The future Abstergo/conspiracy elements of the Assassin's Creed series have never really been all that interesting to me: when you have a rich, well-realized version of Venice or Jerusalem, or Revolutionary War-era America, exploring a stark white lab in some ill-defined future fails to generate any kind of curiosity or sense of mystery. With the recent release of Assassin's Creed: The Chain, co-writers Cameron Stewart and Karl Kerschl (who also provides art) nearly succeed where a a parade of games has failed: in making Abstergo interesting.

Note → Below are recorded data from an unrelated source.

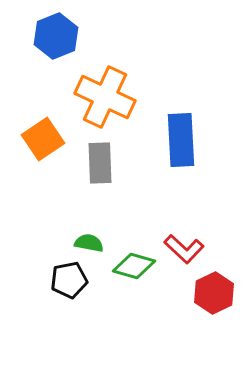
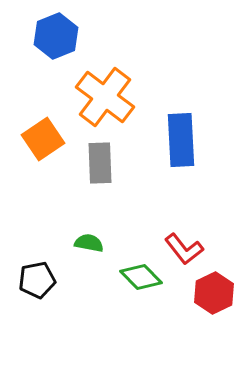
orange cross: rotated 12 degrees clockwise
red L-shape: rotated 9 degrees clockwise
green diamond: moved 7 px right, 11 px down; rotated 30 degrees clockwise
black pentagon: moved 32 px left
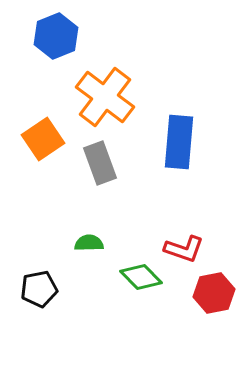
blue rectangle: moved 2 px left, 2 px down; rotated 8 degrees clockwise
gray rectangle: rotated 18 degrees counterclockwise
green semicircle: rotated 12 degrees counterclockwise
red L-shape: rotated 33 degrees counterclockwise
black pentagon: moved 2 px right, 9 px down
red hexagon: rotated 15 degrees clockwise
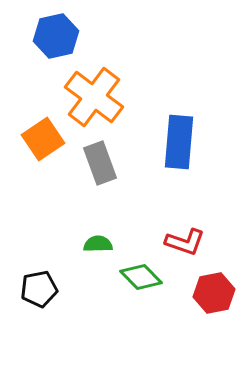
blue hexagon: rotated 9 degrees clockwise
orange cross: moved 11 px left
green semicircle: moved 9 px right, 1 px down
red L-shape: moved 1 px right, 7 px up
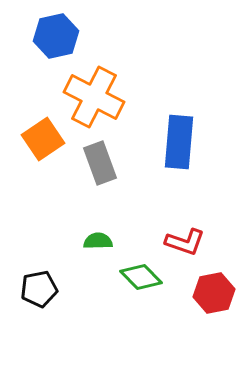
orange cross: rotated 10 degrees counterclockwise
green semicircle: moved 3 px up
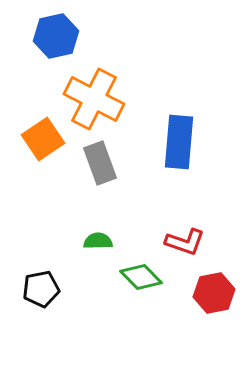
orange cross: moved 2 px down
black pentagon: moved 2 px right
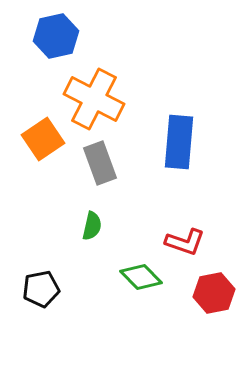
green semicircle: moved 6 px left, 15 px up; rotated 104 degrees clockwise
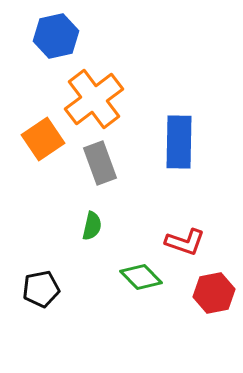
orange cross: rotated 26 degrees clockwise
blue rectangle: rotated 4 degrees counterclockwise
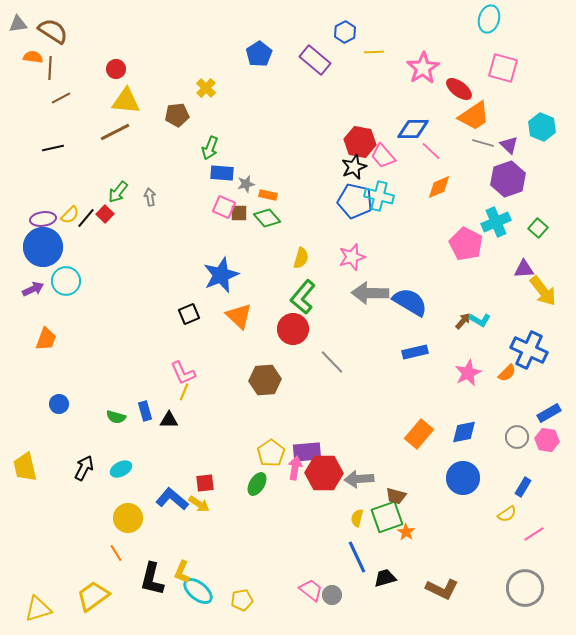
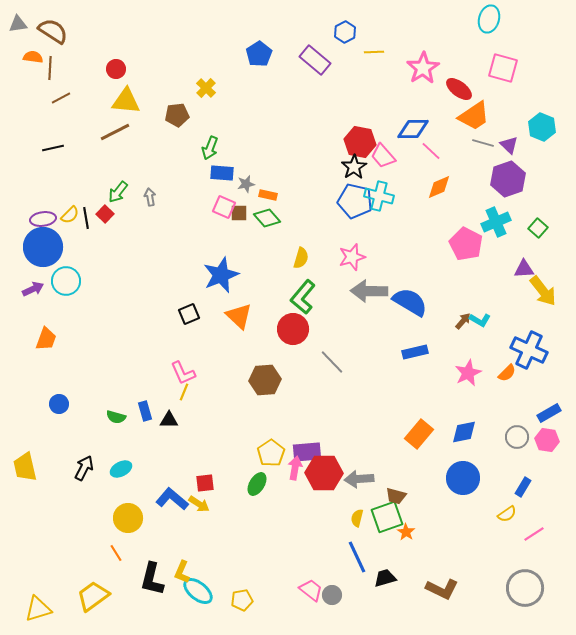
black star at (354, 167): rotated 10 degrees counterclockwise
black line at (86, 218): rotated 50 degrees counterclockwise
gray arrow at (370, 293): moved 1 px left, 2 px up
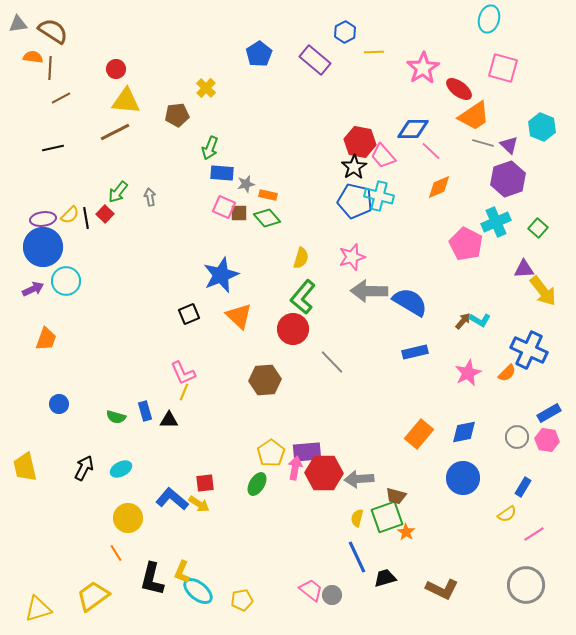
gray circle at (525, 588): moved 1 px right, 3 px up
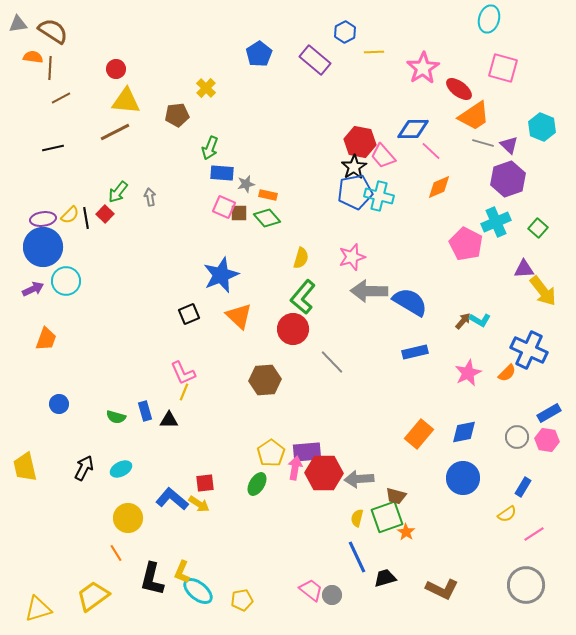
blue pentagon at (355, 201): moved 9 px up; rotated 24 degrees counterclockwise
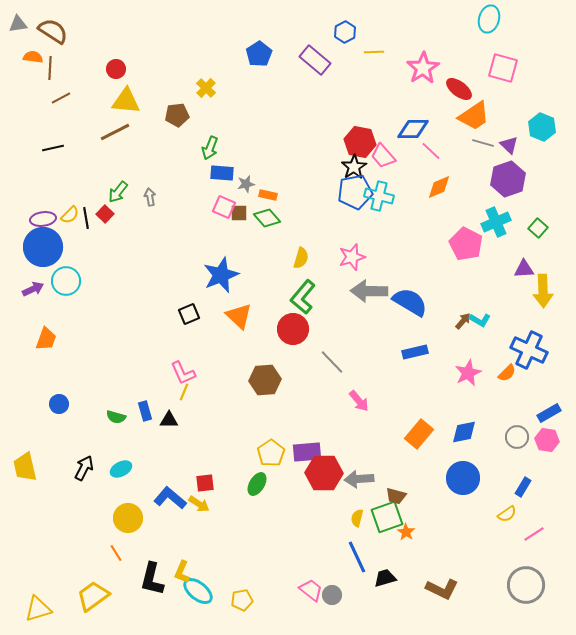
yellow arrow at (543, 291): rotated 36 degrees clockwise
pink arrow at (295, 468): moved 64 px right, 67 px up; rotated 130 degrees clockwise
blue L-shape at (172, 499): moved 2 px left, 1 px up
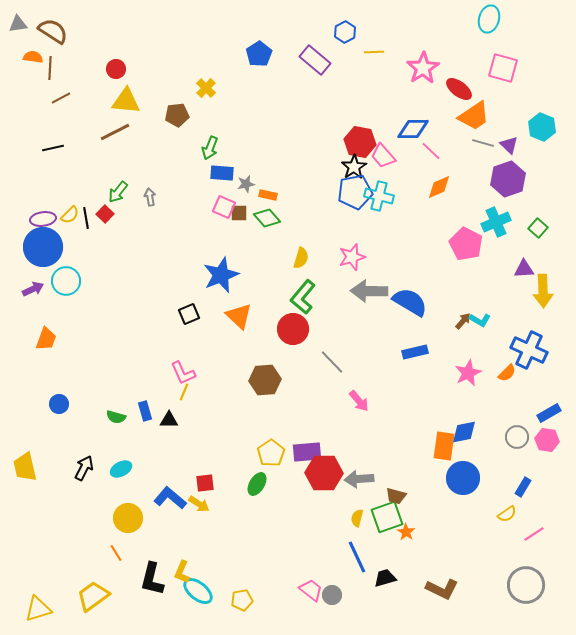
orange rectangle at (419, 434): moved 25 px right, 12 px down; rotated 32 degrees counterclockwise
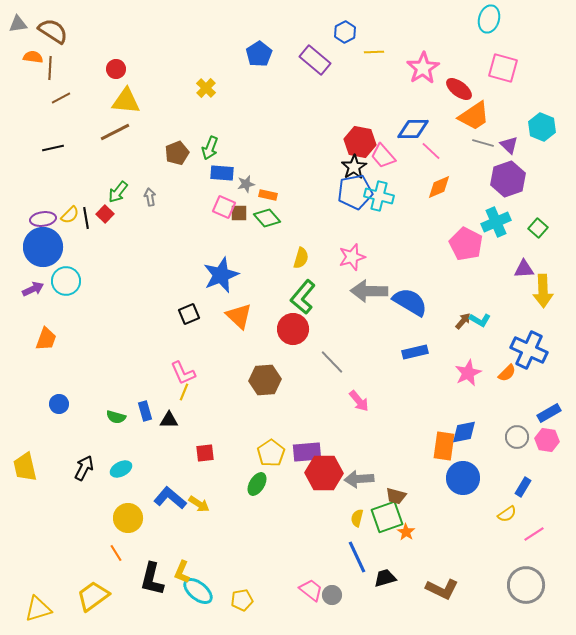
brown pentagon at (177, 115): moved 38 px down; rotated 15 degrees counterclockwise
red square at (205, 483): moved 30 px up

The Chain is a original graphic novel followup to Assassin's Creed: The Fall, which introduced readers to early 20th century Assassin Nikolai Orelov and his descendant, the directionless, drug addled Daniel Cross. Life with the Assassins hasn't been kind to either man, their experiences with the organization leading both to retreat from the world: Daniel into an Abstergo Animus device and Nikolai into the North American wilderness with his young son, Kenya. For both men, their retreats are tinged with guilt as well as a need to find new purpose in the world--Daniel's spirit, in particular, is weighed down by his part in the dramatic disintegration of the Assassins and a murder he didn't know he was meant to commit.
Stewart and Kerschl successfully weave Nikolai's story in and out of Russian and American history, giving that part of the story a concrete sense of place and time. There's a tricky balance with this kind of historical fiction where you want to avoid your hero coming across like an action-oriented Forrest Gump or Zelig, stumbling through history and encountering nearly every important person in their era. Their narrow focus here has recently immigrant Nikolai convincingly caught up in the anti-Communist raids with tragic results for his small family.

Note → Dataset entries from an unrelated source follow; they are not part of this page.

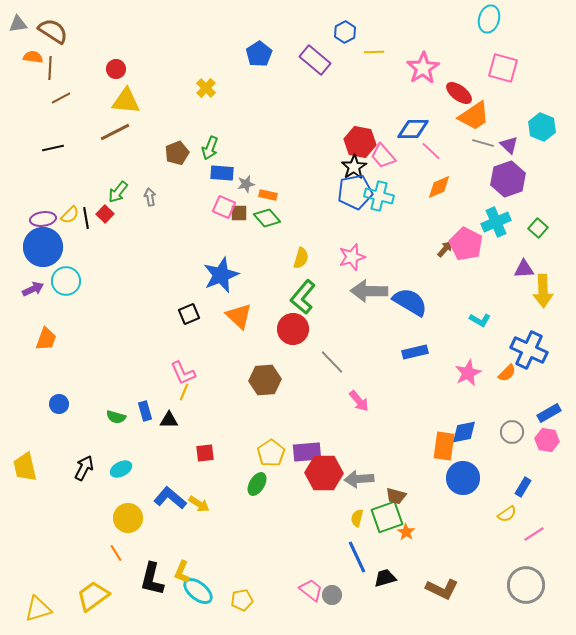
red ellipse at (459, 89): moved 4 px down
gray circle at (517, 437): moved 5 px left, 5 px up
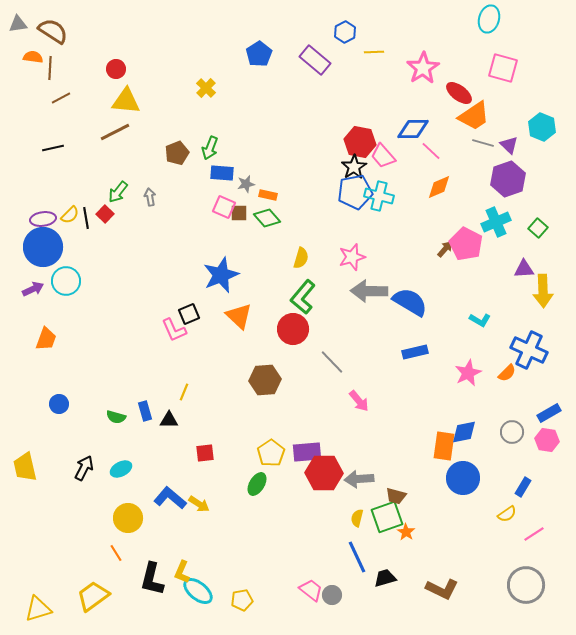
pink L-shape at (183, 373): moved 9 px left, 43 px up
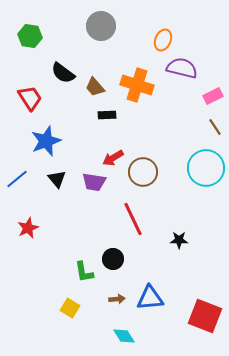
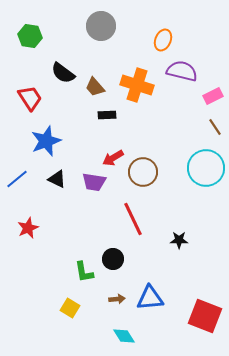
purple semicircle: moved 3 px down
black triangle: rotated 24 degrees counterclockwise
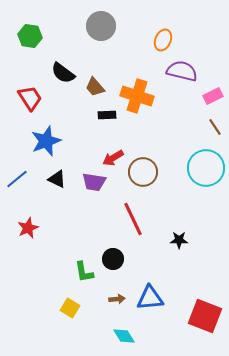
orange cross: moved 11 px down
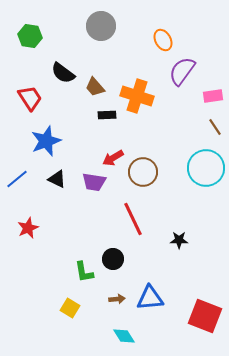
orange ellipse: rotated 50 degrees counterclockwise
purple semicircle: rotated 68 degrees counterclockwise
pink rectangle: rotated 18 degrees clockwise
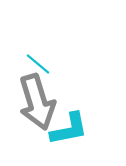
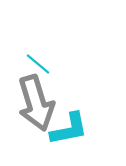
gray arrow: moved 1 px left, 1 px down
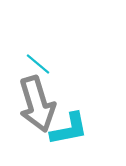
gray arrow: moved 1 px right, 1 px down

His story starts to play out a bit like Joe Wright's Hanna or The Professional, and might have had greater impact if the story had more room to grow. Similarly, the broken (but mending) Daniel's plot presents a version of Abstergo that's one part corporation, shadow government in which the failed Assassin finally discovers his purpose and drive. But again, we get to spend so little time with him in his story (the volume can't be any more than 96 pages), that some of his actions and reactions near the end of the book are hard to read--is he satisfied with his discovery in the catacombs? Does he care about the dead character he stumbles across? His earlier desperation is easier to understand (if not empathize with), but the rapid jumps to Nikolai's time leaves gaps in Daniel's emotional development.

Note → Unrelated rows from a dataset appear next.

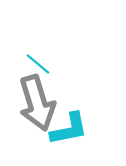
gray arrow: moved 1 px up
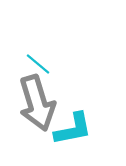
cyan L-shape: moved 4 px right
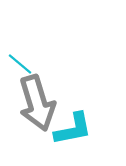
cyan line: moved 18 px left
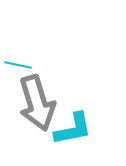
cyan line: moved 2 px left, 1 px down; rotated 28 degrees counterclockwise
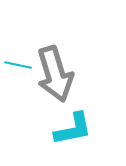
gray arrow: moved 18 px right, 29 px up
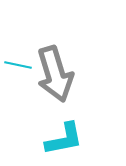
cyan L-shape: moved 9 px left, 10 px down
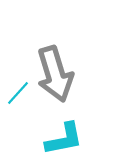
cyan line: moved 28 px down; rotated 60 degrees counterclockwise
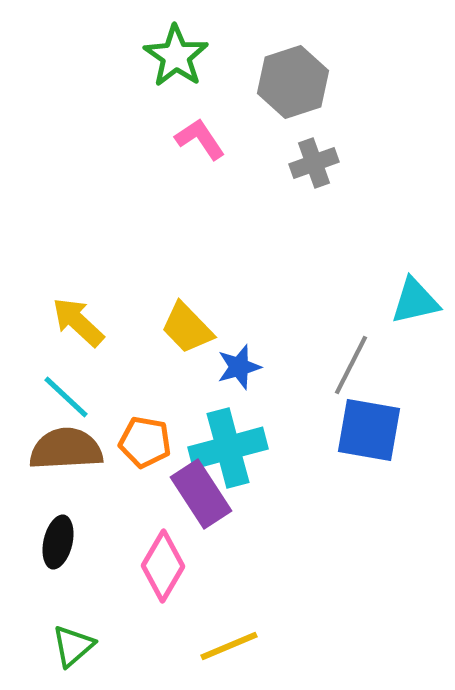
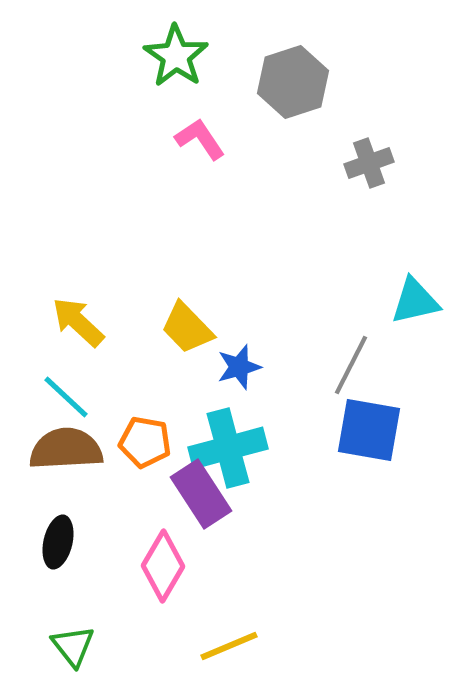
gray cross: moved 55 px right
green triangle: rotated 27 degrees counterclockwise
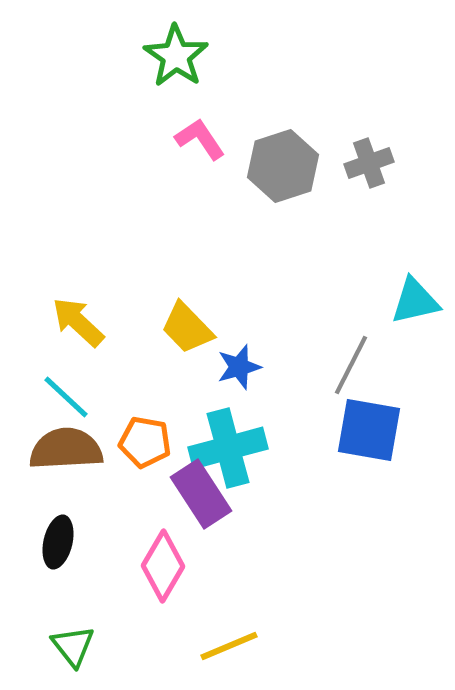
gray hexagon: moved 10 px left, 84 px down
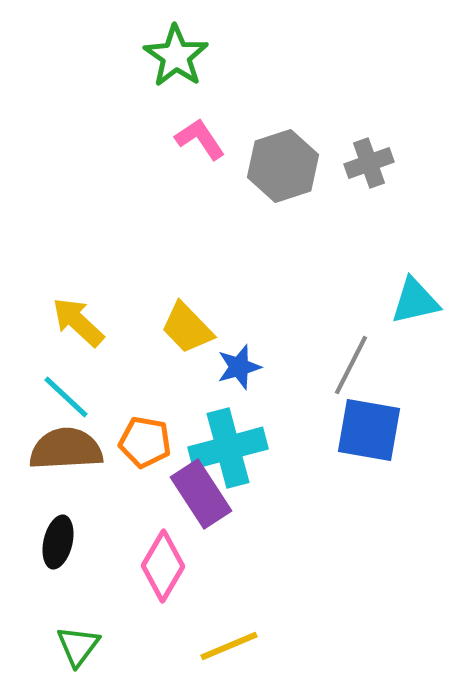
green triangle: moved 5 px right; rotated 15 degrees clockwise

Kerschel's art--aided by Tyson Hesse's colors--is effective, rendering Nikolai as a craggy, sinewy old man while giving many of the other faces their own unique details. The action is clear, easy to read, and sometimes very graphic, but Kerschl's characters never look distractingly like action heroes.
How this book links itself to Assassin's Creed III, I don't know (the copy on the back of the book boasts a connection), but as a standalone story, it presents a pair of compelling characters who deserve more of a story in which to develop.
Assassin's Creed: The Chain is available now.